Millions of our trees are being felled to feed the ever-increasing demands for palm oil, clothes and meat. Our soils are being degraded through deforestation and intensive agriculture. We are running out of raw materials and using up our resources. Our rivers are being poisoned and our seas are acidifying and filling up with plastic. The air is so toxic that it kills millions each year.
As Sir David Attenborough put it: “We are facing a man-made disaster on a global scale.”
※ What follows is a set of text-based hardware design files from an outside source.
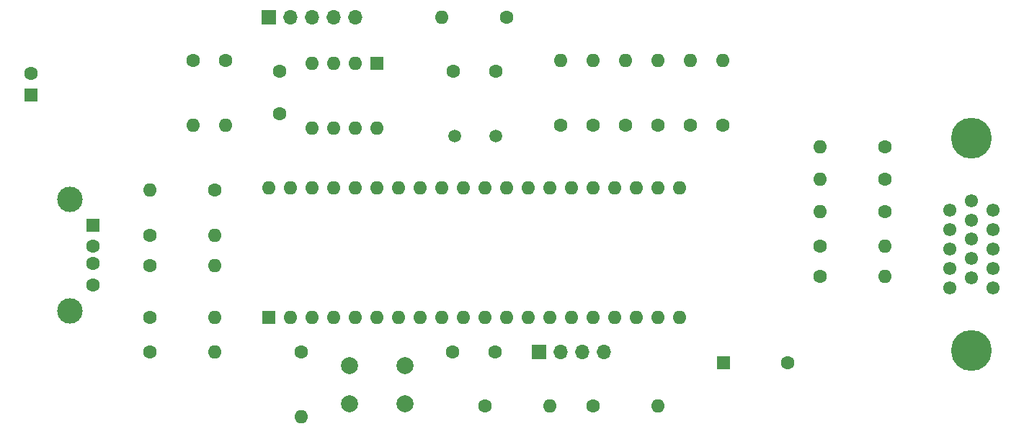
<source format=gbr>
%TF.GenerationSoftware,KiCad,Pcbnew,8.0.2*%
%TF.CreationDate,2025-02-08T14:09:10+01:00*%
%TF.ProjectId,propeller-vga,70726f70-656c-46c6-9572-2d7667612e6b,0*%
%TF.SameCoordinates,Original*%
%TF.FileFunction,Soldermask,Bot*%
%TF.FilePolarity,Negative*%
%FSLAX46Y46*%
G04 Gerber Fmt 4.6, Leading zero omitted, Abs format (unit mm)*
G04 Created by KiCad (PCBNEW 8.0.2) date 2025-02-08 14:09:10*
%MOMM*%
%LPD*%
G01*
G04 APERTURE LIST*
%ADD10C,1.600000*%
%ADD11O,1.600000X1.600000*%
%ADD12R,1.600000X1.600000*%
%ADD13C,1.500000*%
%ADD14R,1.700000X1.700000*%
%ADD15O,1.700000X1.700000*%
%ADD16C,3.000000*%
%ADD17C,2.000000*%
%ADD18C,1.550000*%
%ADD19C,4.800000*%
G04 APERTURE END LIST*
D10*
%TO.C,R10*%
X187960000Y-57150000D03*
D11*
X187960000Y-49530000D03*
%TD*%
D10*
%TO.C,C1*%
X165020000Y-83820000D03*
X160020000Y-83820000D03*
%TD*%
D12*
%TO.C,LS1*%
X191790000Y-85090000D03*
D10*
X199390000Y-85090000D03*
%TD*%
%TO.C,R1*%
X124460000Y-73660000D03*
D11*
X132080000Y-73660000D03*
%TD*%
D10*
%TO.C,R9*%
X191770000Y-57150000D03*
D11*
X191770000Y-49530000D03*
%TD*%
D13*
%TO.C,Y1*%
X165100000Y-58420000D03*
X160220000Y-58420000D03*
%TD*%
D10*
%TO.C,R22*%
X124460000Y-83820000D03*
D11*
X132080000Y-83820000D03*
%TD*%
D10*
%TO.C,R17*%
X210820000Y-59690000D03*
D11*
X203200000Y-59690000D03*
%TD*%
D10*
%TO.C,R12*%
X180340000Y-57150000D03*
D11*
X180340000Y-49530000D03*
%TD*%
D10*
%TO.C,R13*%
X176530000Y-57150000D03*
D11*
X176530000Y-49530000D03*
%TD*%
D10*
%TO.C,R21*%
X124460000Y-79770000D03*
D11*
X132080000Y-79770000D03*
%TD*%
D10*
%TO.C,R2*%
X124460000Y-70090000D03*
D11*
X132080000Y-70090000D03*
%TD*%
D10*
%TO.C,R5*%
X129540000Y-49530000D03*
D11*
X129540000Y-57150000D03*
%TD*%
D10*
%TO.C,C4*%
X139700000Y-55800000D03*
X139700000Y-50800000D03*
%TD*%
D14*
%TO.C,J3*%
X170180000Y-83820000D03*
D15*
X172720000Y-83820000D03*
X175260000Y-83820000D03*
X177800000Y-83820000D03*
%TD*%
D10*
%TO.C,R4*%
X166370000Y-44450000D03*
D11*
X158750000Y-44450000D03*
%TD*%
D10*
%TO.C,R11*%
X184150000Y-57150000D03*
D11*
X184150000Y-49530000D03*
%TD*%
D12*
%TO.C,U2*%
X151120000Y-49818000D03*
D11*
X148580000Y-49818000D03*
X146040000Y-49818000D03*
X143500000Y-49818000D03*
X143500000Y-57438000D03*
X146040000Y-57438000D03*
X148580000Y-57438000D03*
X151120000Y-57438000D03*
%TD*%
D10*
%TO.C,R6*%
X133350000Y-49530000D03*
D11*
X133350000Y-57150000D03*
%TD*%
D10*
%TO.C,R16*%
X210820000Y-63500000D03*
D11*
X203200000Y-63500000D03*
%TD*%
D10*
%TO.C,R19*%
X163830000Y-90170000D03*
D11*
X171450000Y-90170000D03*
%TD*%
D10*
%TO.C,R15*%
X210820000Y-67310000D03*
D11*
X203200000Y-67310000D03*
%TD*%
D10*
%TO.C,R18*%
X176530000Y-90170000D03*
D11*
X184150000Y-90170000D03*
%TD*%
D12*
%TO.C,C3*%
X110490000Y-53540000D03*
D10*
X110490000Y-51040000D03*
%TD*%
D12*
%TO.C,J1*%
X117750000Y-68890000D03*
D10*
X117750000Y-71390000D03*
X117750000Y-73390000D03*
X117750000Y-75890000D03*
D16*
X115040000Y-65820000D03*
X115040000Y-78960000D03*
%TD*%
D14*
%TO.C,J2*%
X138430000Y-44450000D03*
D15*
X140970000Y-44450000D03*
X143510000Y-44450000D03*
X146050000Y-44450000D03*
X148590000Y-44450000D03*
%TD*%
D17*
%TO.C,SW1*%
X154380000Y-89880000D03*
X147880000Y-89880000D03*
X154380000Y-85380000D03*
X147880000Y-85380000D03*
%TD*%
D10*
%TO.C,C2*%
X160060000Y-50800000D03*
X165060000Y-50800000D03*
%TD*%
D18*
%TO.C,J4*%
X218440000Y-67130000D03*
X218440000Y-69410000D03*
X218440000Y-71690000D03*
X218440000Y-73970000D03*
X218440000Y-76250000D03*
X220980000Y-65990000D03*
X220980000Y-68270000D03*
X220980000Y-70550000D03*
X220980000Y-72830000D03*
X220980000Y-75110000D03*
X223520000Y-67130000D03*
X223520000Y-69410000D03*
X223520000Y-71690000D03*
X223520000Y-73970000D03*
X223520000Y-76250000D03*
D19*
X220980000Y-83620000D03*
X220980000Y-58620000D03*
%TD*%
D12*
%TO.C,U1*%
X138435000Y-79756000D03*
D11*
X140975000Y-79756000D03*
X143515000Y-79756000D03*
X146055000Y-79756000D03*
X148595000Y-79756000D03*
X151135000Y-79756000D03*
X153675000Y-79756000D03*
X156215000Y-79756000D03*
X158755000Y-79756000D03*
X161295000Y-79756000D03*
X163835000Y-79756000D03*
X166375000Y-79756000D03*
X168915000Y-79756000D03*
X171455000Y-79756000D03*
X173995000Y-79756000D03*
X176535000Y-79756000D03*
X179075000Y-79756000D03*
X181615000Y-79756000D03*
X184155000Y-79756000D03*
X186695000Y-79756000D03*
X186695000Y-64516000D03*
X184155000Y-64516000D03*
X181615000Y-64516000D03*
X179075000Y-64516000D03*
X176535000Y-64516000D03*
X173995000Y-64516000D03*
X171455000Y-64516000D03*
X168915000Y-64516000D03*
X166375000Y-64516000D03*
X163835000Y-64516000D03*
X161295000Y-64516000D03*
X158755000Y-64516000D03*
X156215000Y-64516000D03*
X153675000Y-64516000D03*
X151135000Y-64516000D03*
X148595000Y-64516000D03*
X146055000Y-64516000D03*
X143515000Y-64516000D03*
X140975000Y-64516000D03*
X138435000Y-64516000D03*
%TD*%
D10*
%TO.C,R7*%
X203200000Y-74930000D03*
D11*
X210820000Y-74930000D03*
%TD*%
D10*
%TO.C,R20*%
X142240000Y-83820000D03*
D11*
X142240000Y-91440000D03*
%TD*%
D10*
%TO.C,R3*%
X132080000Y-64770000D03*
D11*
X124460000Y-64770000D03*
%TD*%
D10*
%TO.C,R14*%
X172720000Y-57150000D03*
D11*
X172720000Y-49530000D03*
%TD*%
D10*
%TO.C,R8*%
X203200000Y-71360000D03*
D11*
X210820000Y-71360000D03*
%TD*%
M02*

</source>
These climate and ecological crises can no longer be ignored or denied. Yet in spite of promises from governments, greenhouse gas emissions continue to rise steeply and biodiversity loss shows no sign of slowing.
In November 2019, a group of more than 13,000 scientists from 153 countries declared “clearly and unequivocally that the Earth is facing a climate emergency” and that without deep and lasting changes, the world’s people face “untold human suffering”.
The time has come to take radical action. The future of our children, and our grandchildren, is at stake.
This horrifying narrative sounds almost too unbelievable to be true. Can it really be as terrifying as all that?
We hear so many conflicting opinions and reports – how do we know for sure what is true? Can we really be sure that the world is warming any more than it has in the past? And even if it is, are we certain that humans are to blame? Are species really going extinct at such high rates? And even if they are, why does this matter to us? Are things really going to get worse? If so, how much worse? And how soon? And what can we do about it?
Over the following sections, we, an expert group of science writers, climate scientists and ecologists, most of whom are members of the Scientists for Extinction Rebellion community, explain simply what’s really going on on our planet today. We present clear and unequivocal evidence – backed up by the latest research – that we are indeed in a state of planetary emergency, that human activities are to blame for this crisis, and that the arguments often used by skeptics or deniers to contest this fact are simply not true and are designed to avoid action.
We also provide clear evidence that our governments are not doing nearly enough to address the crisis. And we explain why, without bold and radical action within the next few years, the impacts of this emergency will be catastrophic and irreversible, leading to incalculable suffering and loss of life.
We show that the time has come to take radical action. That the future of our planet is at stake. And that we cannot afford to wait another second.